Lewis said, best of all, the cost of maintaining this kind of presence is “virtually nothing.” Setup and day-to-day maintenance is minimal. And to ensure visitors don’t miss out, the hotels’ web sites are marked with a small Facebook icon “f” at the bottom, with the directive “follow us on….”
“Why Facebook? Why Twitter? Why blog?” said Lewis. “Because people have different tastes. Everyone likes ice cream but everyone also has their different favorite flavor and we have to make sure we appear to as many flavors as possible.”
Starwood Hotels launched on Facebook in the spring of 2008 in order to ramp up guest interaction before and after the guests arrive, said Dave Godsman, vice president of Global Web for the brand.
“We view the engagement opportunity and viral capabilities of Facebook
to be more conducive to what we are trying to achieve with guest interactions via social networks,” he said. “In addition, Facebook Connect [an option that allows users to pass information on by sharing] opens up a plethora of opportunities for how we might engage consumers on our sites and leverage them as ambassadors for our brands.”
Godsman considers the kind of communication channels offered by social media/networking a “critical component” in the brand’s overall web strategy, which also includes blogs elsewhere on the web: theLobby.com, Aloftagogo.com and findrenewal.com.
On Facebook, however, the Aloft Dulles North Hotel, outside Washington, D.C., announced its own grand opening. Aloft Chicago O’Hare splashes videos and photos of recent parties and other events across its main page. And the Aloft Charlotte Uptown at the EpiCentre, in North Carolina, announced the creation of its Facebook page by posting it, in early December 2008, on its blog.
Godsman said the individual brand Facebook.com pages are among “our most notable initiatives” because the pages also enable the hotels to build a visible fan base, putting a face on people’s loyalty to the brand.
“We believe there remains a great opportunity to create a number of new Facebook-centric vehicles to drive greater brand awareness among potential customers while providing real benefit to the avid traveler,” he said.
In Manhattan, the Empire Hotel launched its Facebook page in early January, inviting guests, friends and friends of friends to view it and hear more about the relatively new hotel’s features and scheduled events, said publicist Rachel Harrison.

WHAT THE TASK REQUIRES
Resume the piece on hotels' use of Facebook and other social media, continuing from its final sentence above.

RECORDS SUPPLIED
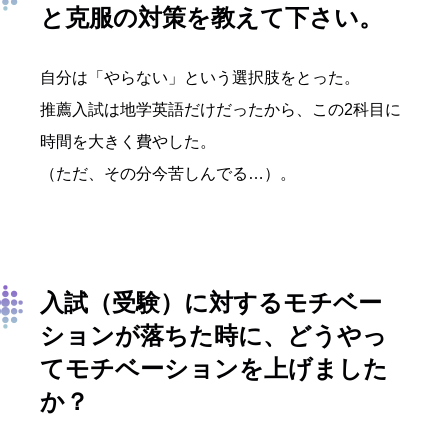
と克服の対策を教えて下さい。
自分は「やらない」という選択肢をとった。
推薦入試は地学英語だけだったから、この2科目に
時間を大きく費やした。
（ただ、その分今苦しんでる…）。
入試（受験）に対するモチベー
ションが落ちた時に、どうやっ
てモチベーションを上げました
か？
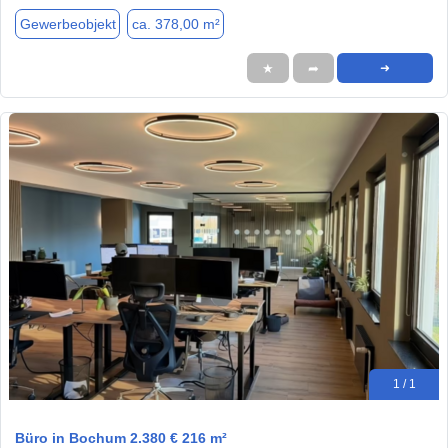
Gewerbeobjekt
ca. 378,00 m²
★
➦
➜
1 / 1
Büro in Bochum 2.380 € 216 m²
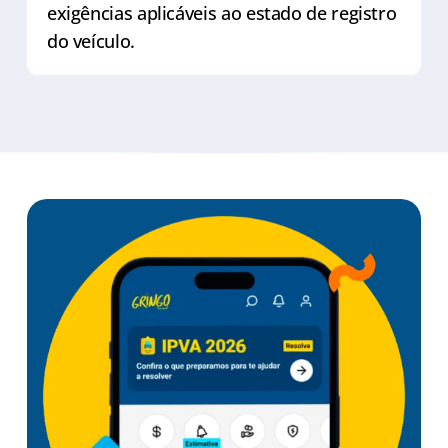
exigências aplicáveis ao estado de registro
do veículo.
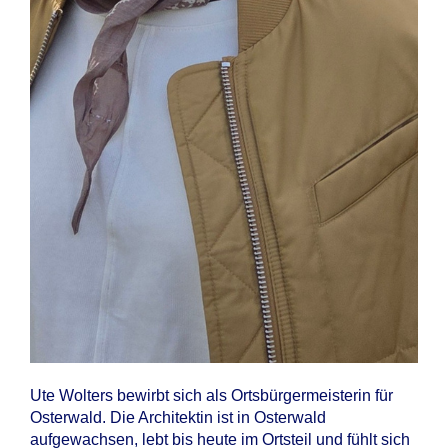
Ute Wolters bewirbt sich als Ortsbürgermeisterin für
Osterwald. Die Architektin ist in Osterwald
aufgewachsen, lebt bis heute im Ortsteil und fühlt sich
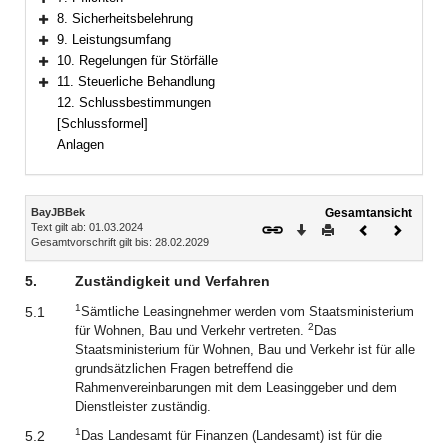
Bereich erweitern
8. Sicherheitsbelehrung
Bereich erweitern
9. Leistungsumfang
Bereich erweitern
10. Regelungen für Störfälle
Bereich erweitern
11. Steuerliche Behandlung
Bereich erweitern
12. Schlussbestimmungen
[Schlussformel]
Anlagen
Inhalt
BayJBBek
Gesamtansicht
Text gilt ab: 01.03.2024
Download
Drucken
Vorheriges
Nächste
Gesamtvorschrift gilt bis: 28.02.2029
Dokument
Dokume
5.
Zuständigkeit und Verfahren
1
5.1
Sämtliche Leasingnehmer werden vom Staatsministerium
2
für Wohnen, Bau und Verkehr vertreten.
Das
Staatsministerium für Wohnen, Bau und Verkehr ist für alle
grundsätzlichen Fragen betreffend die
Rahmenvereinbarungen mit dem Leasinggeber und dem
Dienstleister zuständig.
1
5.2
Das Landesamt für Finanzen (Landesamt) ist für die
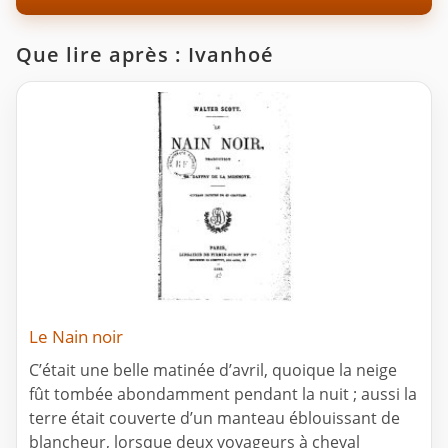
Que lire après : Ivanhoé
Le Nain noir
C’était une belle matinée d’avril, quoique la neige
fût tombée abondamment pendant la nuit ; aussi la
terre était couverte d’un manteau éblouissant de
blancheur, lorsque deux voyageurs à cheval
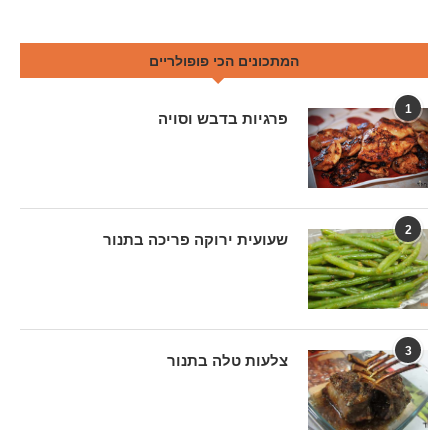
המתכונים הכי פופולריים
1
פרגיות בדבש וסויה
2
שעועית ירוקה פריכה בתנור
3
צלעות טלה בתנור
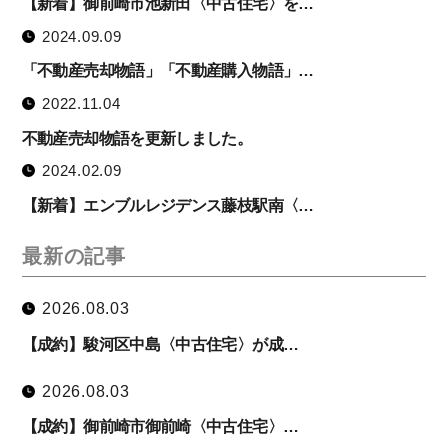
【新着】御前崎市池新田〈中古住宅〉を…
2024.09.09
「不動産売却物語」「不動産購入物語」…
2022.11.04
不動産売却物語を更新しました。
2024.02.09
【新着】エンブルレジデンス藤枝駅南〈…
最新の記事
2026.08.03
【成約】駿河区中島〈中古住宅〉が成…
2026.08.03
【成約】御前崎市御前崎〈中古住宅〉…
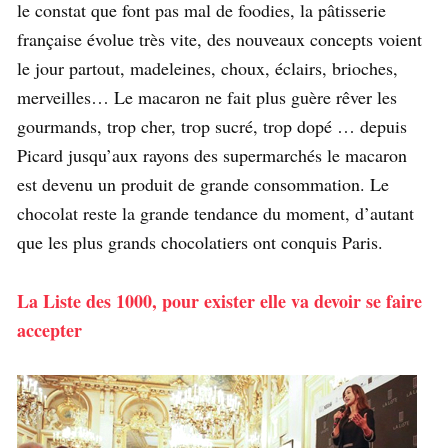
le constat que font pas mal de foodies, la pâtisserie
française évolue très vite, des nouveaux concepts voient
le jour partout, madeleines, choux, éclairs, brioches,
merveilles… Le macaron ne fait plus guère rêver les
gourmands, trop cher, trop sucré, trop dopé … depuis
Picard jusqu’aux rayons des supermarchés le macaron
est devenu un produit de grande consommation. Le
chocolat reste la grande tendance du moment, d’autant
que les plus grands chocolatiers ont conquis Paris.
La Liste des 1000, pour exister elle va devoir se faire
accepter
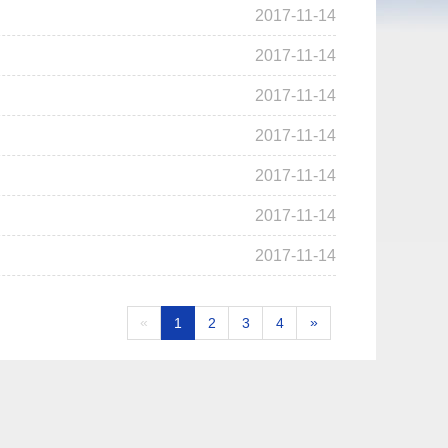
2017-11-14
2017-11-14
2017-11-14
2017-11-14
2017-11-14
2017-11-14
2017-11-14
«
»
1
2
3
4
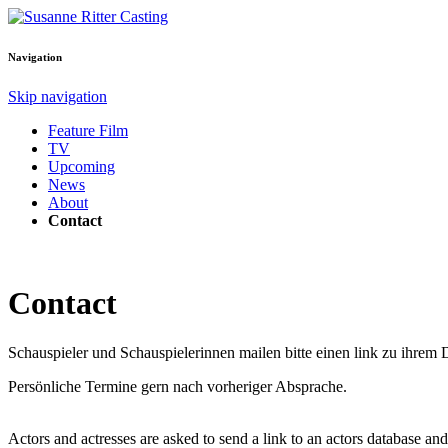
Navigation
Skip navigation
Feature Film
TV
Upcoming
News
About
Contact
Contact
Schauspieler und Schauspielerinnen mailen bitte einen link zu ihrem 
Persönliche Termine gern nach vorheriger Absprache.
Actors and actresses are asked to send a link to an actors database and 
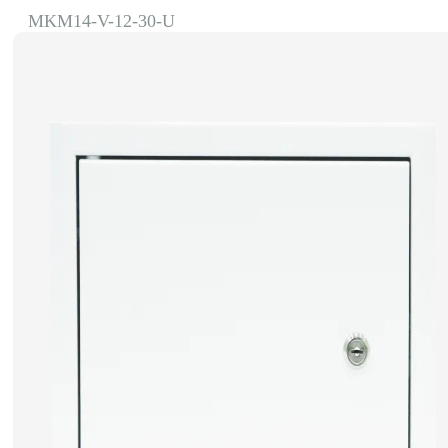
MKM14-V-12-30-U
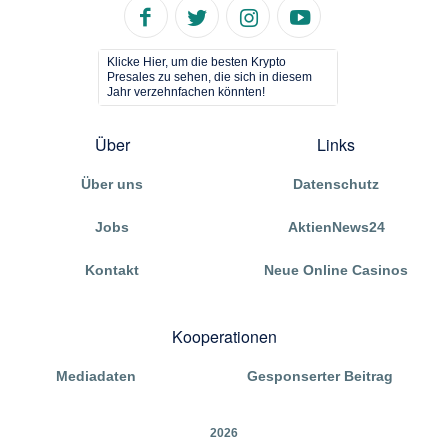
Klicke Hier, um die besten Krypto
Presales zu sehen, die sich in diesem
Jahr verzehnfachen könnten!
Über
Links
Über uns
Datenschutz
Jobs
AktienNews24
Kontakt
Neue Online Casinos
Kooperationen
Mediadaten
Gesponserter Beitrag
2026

ANSWER
“It serves as a tool to provide these people who are interested with information about specific events going on at the hotel and specific deals directly targeted toward these Facebook users,” she said. In fact, the Facebook presence was originally launched to promote a night of Brazilian cocktails and jazz in the hotel’s Lobby Bar on Thursday nights. “We felt the clientele that would be interested in coming for these nights every Thursday would be best reached through Facebook,” she said.
That gentle little reminder has now grown: Whether the guests are jazz fans or seeking out concerts at nearby Lincoln Center, Harrison said the online environment has become versatile enough to accommodate the broad demographic the hotel targets.
“We are looking to use any tools possible to make sure that the people who want to hear about the Empire Hotel are able to get that information,” she said. “Again it is a demographic thing. Some people are more comfortable going to a web site or calling the hotel directly And some people love checking their Facebook 10 times a day to see what is new and happening.”
The investment, so far, has paid off, she said. It costs only time, but that commitment isn’t one that the five-member team in charge of the Facebook presence takes lightly.
“I think it is really important to make sure you are constantly on it and checking and updating and making sure it is used as a tool. It is not just a page that is put up there and left to its own devices.”